Hurricanes Irma and Maria and Puerto Rico and the U.S. Virgin Islands payroll data


Hurricane Irma caused severe damage in St. Thomas and St. John in the U.S. Virgin Islands. Puerto Rico also suffered damage from Irma. Irma was a Category 5 hurricane when near the U.S. Virgin Islands and Puerto Rico.

Hurricane Maria made landfall in St. Croix in the U.S. Virgin Islands and in Puerto Rico on Wednesday, September 20, causing catastrophic damage. These areas already had suffered damage from Hurricane Irma earlier in the month.

What was the impact of the storm on establishment survey response rates for Puerto Rico?

The CES program reviewed, and continues to review, all aspects of its estimation procedures to determine if any changes are necessary. For the release of September 2017 Puerto Rico estimates, the collection rates in the affected areas were within normal ranges, and the CES program determined that no modifications to the current methodology would be made. Survey response rates were lower than average for the October reference month but continued to improve to near average levels by December. A summary of the survey response rates by reference month for Puerto Rico is included below.

Did CES estimation procedures change for the September through December 2017 data for Puerto Rico?

Research indicates that while both the business birth and death portions of total employment are generally significant, the net contribution is relatively small and stable. To account for this net birth/death portion of total employment, BLS uses an estimation procedure with two components: the first component excludes employment losses due to business deaths from sample-based estimation in order to offset the missing employment gains from business births. This is incorporated into the sample-based estimate procedure by simply not reflecting sample units going out of business, but imputing to them the same trend as the other firms in the sample. This step accounts for most of the birth employment. Given the impact of hurricanes Irma and Maria, reported zeroes were used to calculate the final October and preliminary and final November estimates for Puerto Rico to reflect likely changes in business birth/death patterns in Puerto Rico. The second component is an auto-regressive integrated moving average (ARIMA) time series model designed to estimate the residual birth/death employment not accounted for by the imputation. This second component was not modified for final October or preliminary November estimates for Puerto Rico. See for more information on the CES net birth/death model.

Summary of hurricane response rates and estimation changes for Puerto Rico
Reference Month Survey Response Rates Birth/Death Component
September final (September preliminary estimates were not published) Normal range No changes to methodology
October final (October preliminary estimates were not published) Below normal range Reported zeroes were used in estimation
November preliminary estimates Low end of normal range Reported zeroes were used in estimation
November final estimates Low end of normal range Reported zeroes were used in estimation
December preliminary estimates Low end of normal range No changes to methodology

How were establishment estimates for the U.S. Virgin Islands affected by the recent hurricanes?
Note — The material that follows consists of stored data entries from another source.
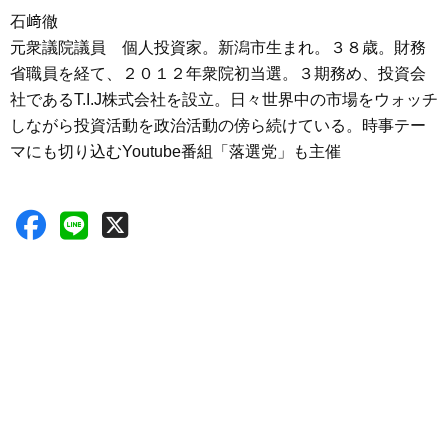
石﨑徹
元衆議院議員 個人投資家。新潟市生まれ。３８歳。財務
省職員を経て、２０１２年衆院初当選。３期務め、投資会
社であるT.I.J株式会社を設立。日々世界中の市場をウォッチ
しながら投資活動を政治活動の傍ら続けている。時事テー
マにも切り込むYoutube番組「落選党」も主催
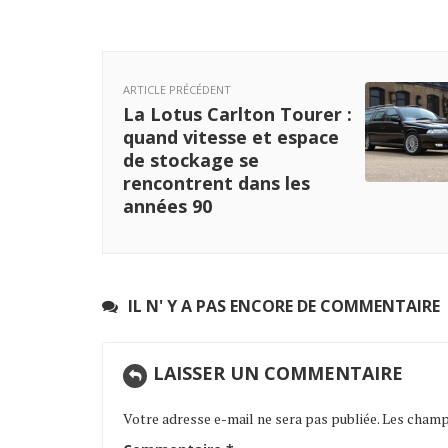
ARTICLE PRÉCÉDENT
La Lotus Carlton Tourer :
quand vitesse et espace
de stockage se
rencontrent dans les
années 90
IL N' Y A PAS ENCORE DE COMMENTAIRE
LAISSER UN COMMENTAIRE
Votre adresse e-mail ne sera pas publiée.
Les champs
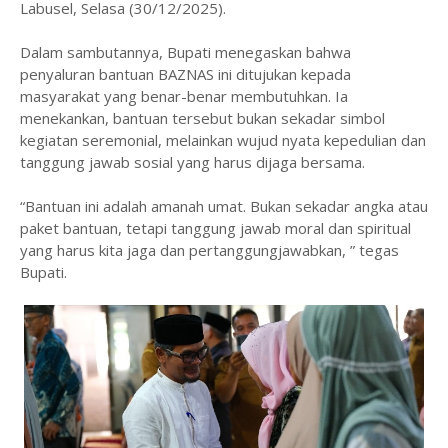
Labusel, Selasa (30/12/2025).
‎Dalam sambutannya, Bupati menegaskan bahwa
penyaluran bantuan BAZNAS ini ditujukan kepada
masyarakat yang benar-benar membutuhkan. Ia
menekankan, bantuan tersebut bukan sekadar simbol
kegiatan seremonial, melainkan wujud nyata kepedulian dan
tanggung jawab sosial yang harus dijaga bersama.
‎“Bantuan ini adalah amanah umat. Bukan sekadar angka atau
paket bantuan, tetapi tanggung jawab moral dan spiritual
yang harus kita jaga dan pertanggungjawabkan, ” tegas
Bupati.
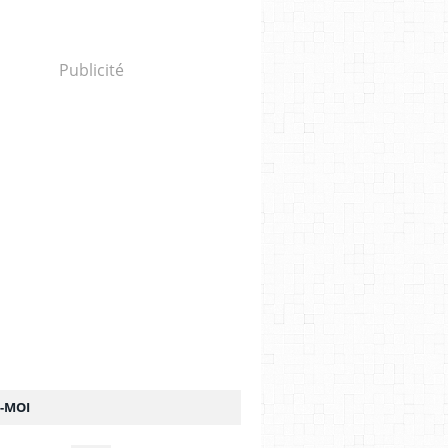
Publicité
Z-MOI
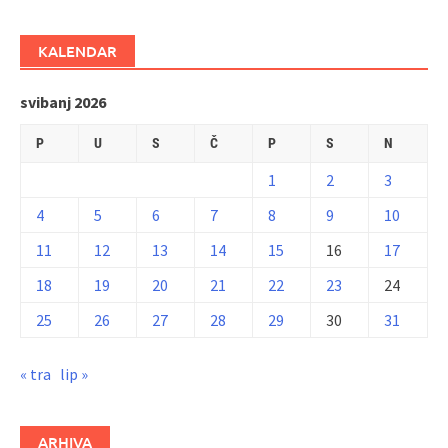
KALENDAR
svibanj 2026
P
U
S
Č
P
S
N
1
2
3
4
5
6
7
8
9
10
11
12
13
14
15
16
17
18
19
20
21
22
23
24
25
26
27
28
29
30
31
« tra
lip »
ARHIVA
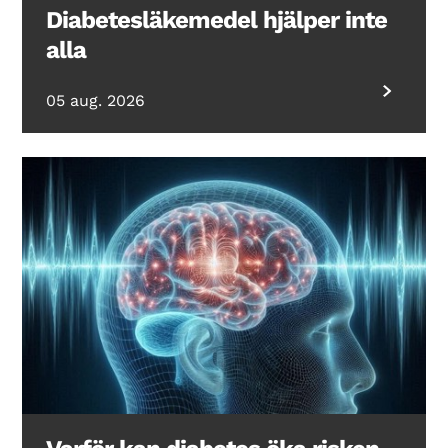
Diabetesläkemedel hjälper inte
alla
05 aug. 2026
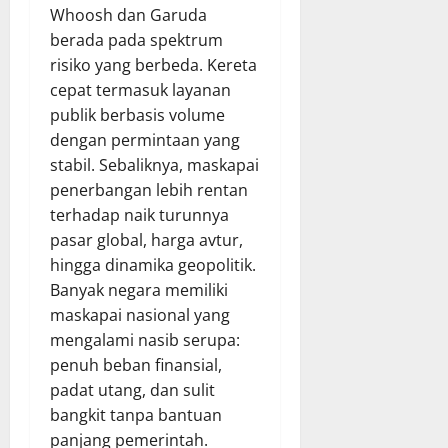
Whoosh dan Garuda
berada pada spektrum
risiko yang berbeda. Kereta
cepat termasuk layanan
publik berbasis volume
dengan permintaan yang
stabil. Sebaliknya, maskapai
penerbangan lebih rentan
terhadap naik turunnya
pasar global, harga avtur,
hingga dinamika geopolitik.
Banyak negara memiliki
maskapai nasional yang
mengalami nasib serupa:
penuh beban finansial,
padat utang, dan sulit
bangkit tanpa bantuan
panjang pemerintah.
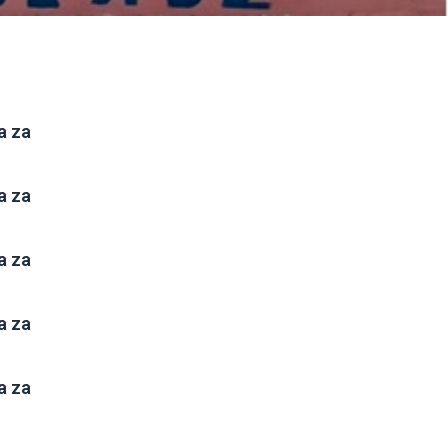
a za
a za
a za
a za
a za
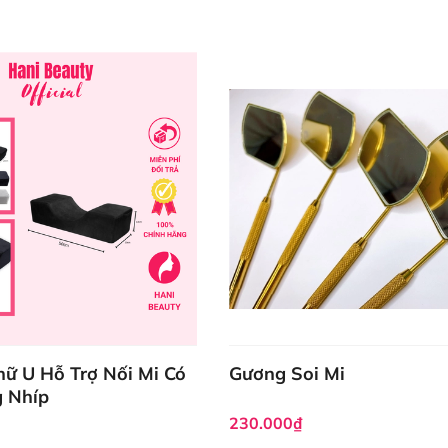
ữ U Hỗ Trợ Nối Mi Có
Gương Soi Mi
 Nhíp
230.000₫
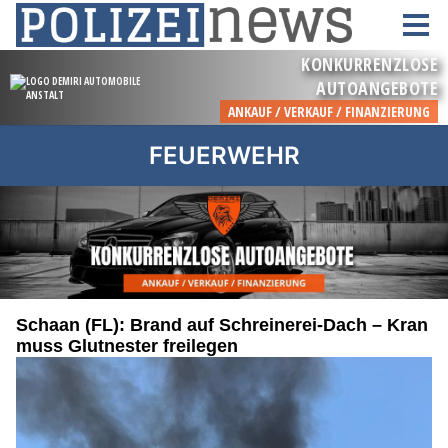
FEUERWEHR
Schaan (FL): Brand auf Schreinerei-Dach – Kran
muss Glutnester freilegen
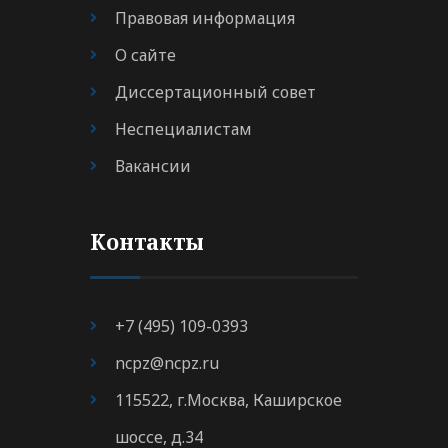
Правовая информация
О сайте
Диссертационный совет
Неспециалистам
Вакансии
Контакты
+7 (495) 109-0393
ncpz@ncpz.ru
115522, г.Москва, Каширское
шоссе, д.34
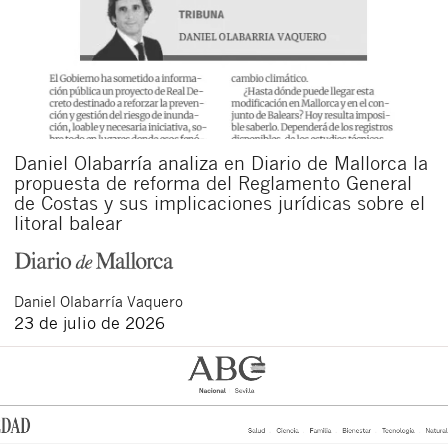
Daniel Olabarría analiza en Diario de Mallorca la
propuesta de reforma del Reglamento General
de Costas y sus implicaciones jurídicas sobre el
litoral balear
Daniel
Olabarría Vaquero
23 de julio de 2026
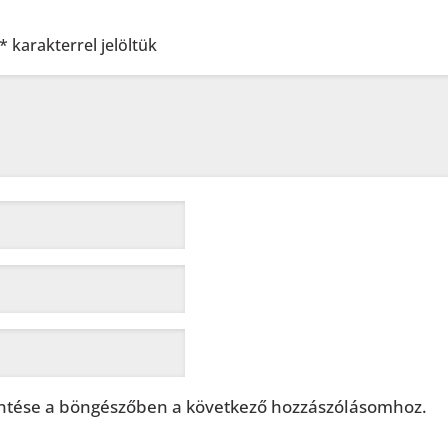
*
karakterrel jelöltük
tése a böngészőben a következő hozzászólásomhoz.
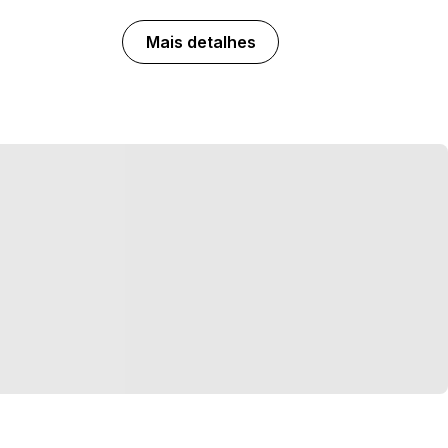
Mais detalhes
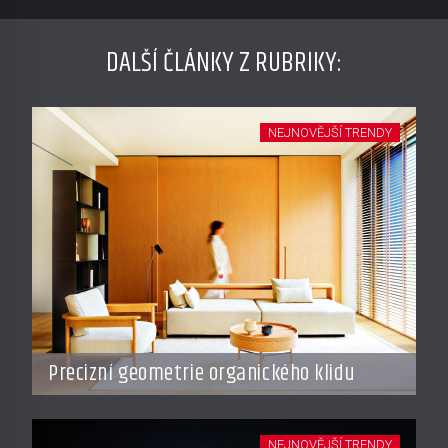
DALŠÍ ČLÁNKY Z RUBRIKY:
NEJNOVĚJŠÍ TRENDY
Precizní geometrie organického klidu
NEJNOVĚJŠÍ TRENDY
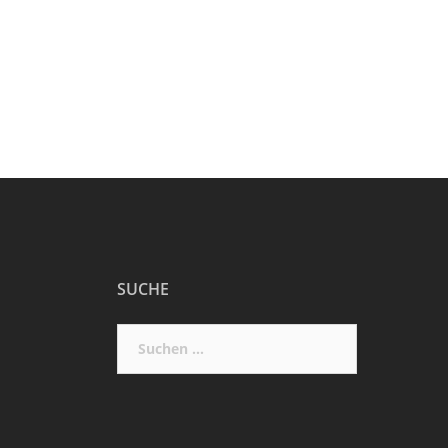
SUCHE
Suchen
nach:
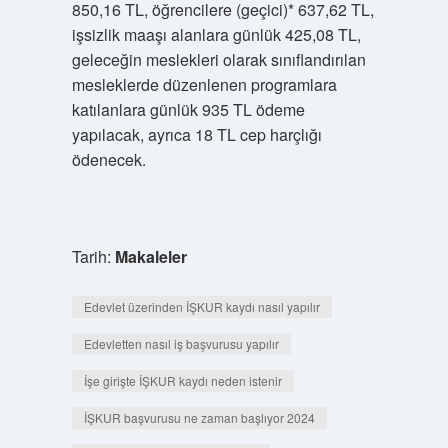
850,16 TL, öğrencilere (geçici)* 637,62 TL,
işsizlik maaşı alanlara günlük 425,08 TL,
geleceğin meslekleri olarak sınıflandırılan
mesleklerde düzenlenen programlara
katılanlara günlük 935 TL ödeme
yapılacak, ayrıca 18 TL cep harçlığı
ödenecek.
Tarih:
Makaleler
Edevlet üzerinden İŞKUR kaydı nasıl yapılır
Edevletten nasıl iş başvurusu yapılır
İşe girişte İŞKUR kaydı neden istenir
İŞKUR başvurusu ne zaman başlıyor 2024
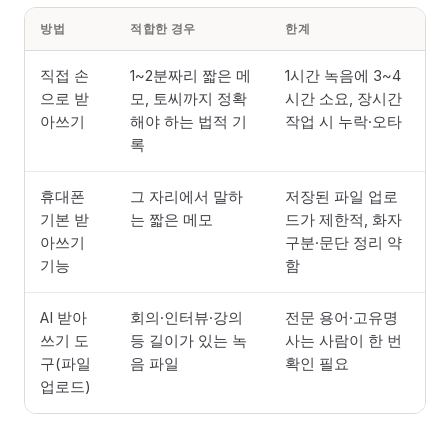
방법
적합한 경우
한계
직접 손
1~2분짜리 짧은 메
1시간 녹음에 3~4
으로 받
모, 토씨까지 정확
시간 소요, 장시간
아쓰기
해야 하는 법적 기
작업 시 누락·오타
록
휴대폰
그 자리에서 말하
저장된 파일 업로
기본 받
는 짧은 메모
드가 제한적, 화자
아쓰기
구분·문단 정리 약
기능
함
AI 받아
회의·인터뷰·강의
전문 용어·고유명
쓰기 도
등 길이가 있는 녹
사는 사람이 한 번
구(파일
음 파일
확인 필요
업로드)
Because of the devastation caused by Hurricanes Irma and Maria, the U.S. Virgin Islands was not able to conduct normal data collection activities for its establishment survey for several months. In turn, given the lack of adequate sample data, preliminary September, October and November estimates for the U.S. Virgin Islands were not published. The latest estimates for the U.S. Virgin Islands were revised August 2017 estimates published on October 20, 2017. As of mid-December, the U.S. Virgin Islands was able to resume data collection and produce revised estimates for September, October, and November 2017 and preliminary estimates for December 2017. Survey response rates were below average but were adequate to produce reliable estimates. No modifications were made to the estimation methods for the U.S. Virgin Islands. These data were published on January 23, 2018.